Sparse Spiking Gradient Descent

Authors: Nicolas Perez-Nieves, Dan Goodman

NeurIPS 2021 | Conference PDF | Archive PDF | Plain Text | LLM Run Details

Reproducibility Variable Result LLM Response
Research Type Experimental We show the effectiveness of our method on real datasets of varying complexity (Fashion-MNIST, Neuromophic MNIST and Spiking Heidelberg Digits) achieving a speedup in the backward pass of up to 150x, and 85% more memory efficient, without losing accuracy.

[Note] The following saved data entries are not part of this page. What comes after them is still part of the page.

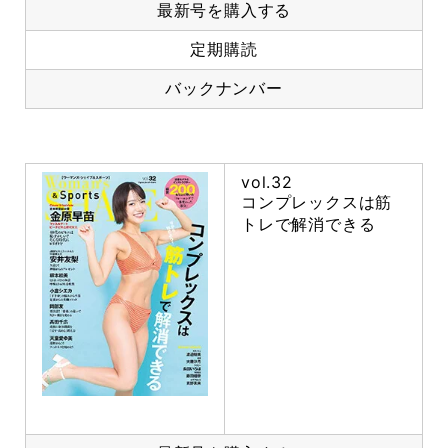
最新号を購入する
定期購読
バックナンバー
vol.32
コンプレックスは筋
トレで解消できる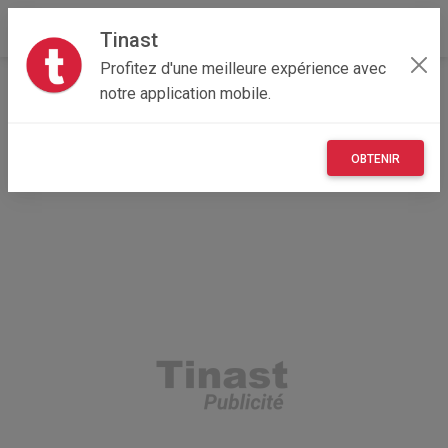
Tinast
Profitez d'une meilleure expérience avec
Accueil
Loisirs
Centre-Val de Loire
28 - Eure-et-Loir
notre application mobile.
Marchezais 28410
DVD "Ma femme s'appelle Maurice"
OBTENIR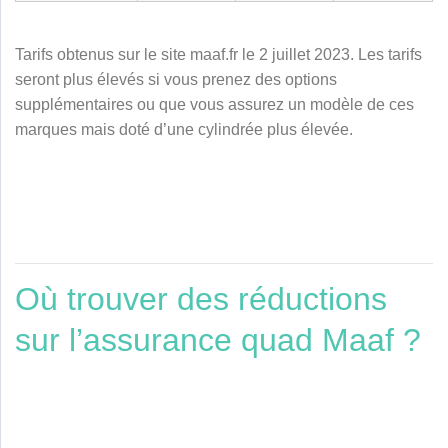
Tarifs obtenus sur le site maaf.fr le 2 juillet 2023. Les tarifs
seront plus élevés si vous prenez des options
supplémentaires ou que vous assurez un modèle de ces
marques mais doté d’une cylindrée plus élevée.
Où trouver des réductions
sur l’assurance quad Maaf ?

Researcher Affiliation Academia Nicolas Perez-Nieves Electrical and Electronic Engineering Imperial College London London, United Kingdom nicolas.perez14@imperial.ac.uk Dan F.M. Goodman Electrical and Electronic Engineering Imperial College London London, United Kingdom d.goodman@imperial.ac.uk
Pseudocode No No explicit pseudocode or algorithm blocks found.

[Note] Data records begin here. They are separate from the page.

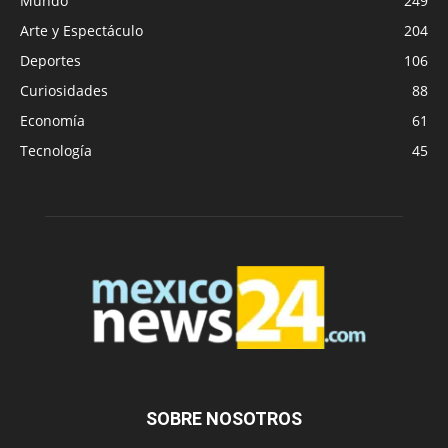
Mundo
249
Arte y Espectáculo
204
Deportes
106
Curiosidades
88
Economía
61
Tecnología
45
SOBRE NOSOTROS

Open Source Code No No explicit statement or link providing open-source code for the methodology described in this paper.
Open Datasets Yes Fashion-MNIST dataset (F-MNIST) [44], Neuromorphic MNIST (N-MNIST) [45] dataset... Spiking Heidelberg Dataset (SHD) [46])

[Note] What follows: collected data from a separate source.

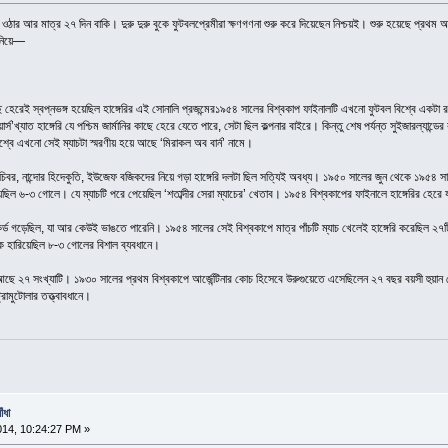
্দা ওঠার আর মাত্র ২৭ দিন বাকি। দুরু দুরু বুকে ফুটবলপ্রেমীরা ক্ষণগণনা শুরু করে দিয়েছেন নিশ্চয়ই। শুরু হয়েছে প্র
 নিয়ে—
াছে হেরেই স্বপ্নভঙ্গ হয়েছিল হাঙ্গেরির এই সোনালি প্রজন্মের১৯৫৪ সালের বিশ্বকাপ ফাইনালটি এখনো ফুটবল বিশ্বে এ
খ্যাত হাঙ্গেরি যে পশ্চিম জার্মানির কাছে হেরে যেতে পারে, সেটা ছিল কল্পনার বাইরে। কিন্তু শেষ পর্যন্ত সুইজারল্যান্
িশ্বে এখনো সেই ম্যাচটা স্মরণীয় হয়ে আছে ‘মিরাকল অব বার্ন’ নামে।
চিবর, নান্দোর হিদেকুতি, ইউজেফ বজিকদের নিয়ে গড়া হাঙ্গেরি দলটা ছিল সত্যিই অবধ্য। ১৯৫০ সালের জুন থেকে ১৯৫৪ স
রিয়েছিল ৬-৩ গোলে। যে ম্যাচটি পরে পেয়েছিল ‘শতাব্দীর সেরা ম্যাচের’ খেতাব। ১৯৫৪ বিশ্বকাপের ফাইনালে হাঙ্গেরির হেরে 
র্ড গড়েছিল, যা আর কেউই ভাঙতে পারেনি। ১৯৫৪ সালের সেই বিশ্বকাপে মাত্র পাঁচটি ম্যাচ খেলেই হাঙ্গেরি করেছ
নিকে হারিয়েছিল ৮-৩ গোলের বিশাল ব্যবধানে।
ছে ২৭ সংখ্যাটি। ১৯৩০ সালের প্রথম বিশ্বকাপে আর্জেন্টিনার কোচ হিসেবে উরুগুয়েতে এসেছিলেন ২৭ বছর বয়সী হুয়ান 
রামুটোলার তত্ত্বাবধানে।
ঁধা
014, 10:24:27 PM »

Dataset Splits No No explicit details on train/validation/test splits are provided in the main text. It refers to Appendix E for training details, which is not available.
Hardware Specification Yes Figure 4 was obtained from running on an RTX6000 GPU. We also run this on smaller GPUs (GTX1060 and GTX1080Ti)
Software Dependencies No The paper mentions 'Pytorch CUDA extension' but does not specify version numbers for PyTorch or CUDA, nor any other software dependencies with versions.
Experiment Setup No The paper mentions a 'three-layer fully connected network' and the surrogate gradient function 'g(V ) := 1/(β|V Vth| + 1)2'. However, it states 'See Appendix E for all training details,' and Appendix E is not provided in the paper, hence complete experimental setup details like specific hyperparameters are missing from the main text.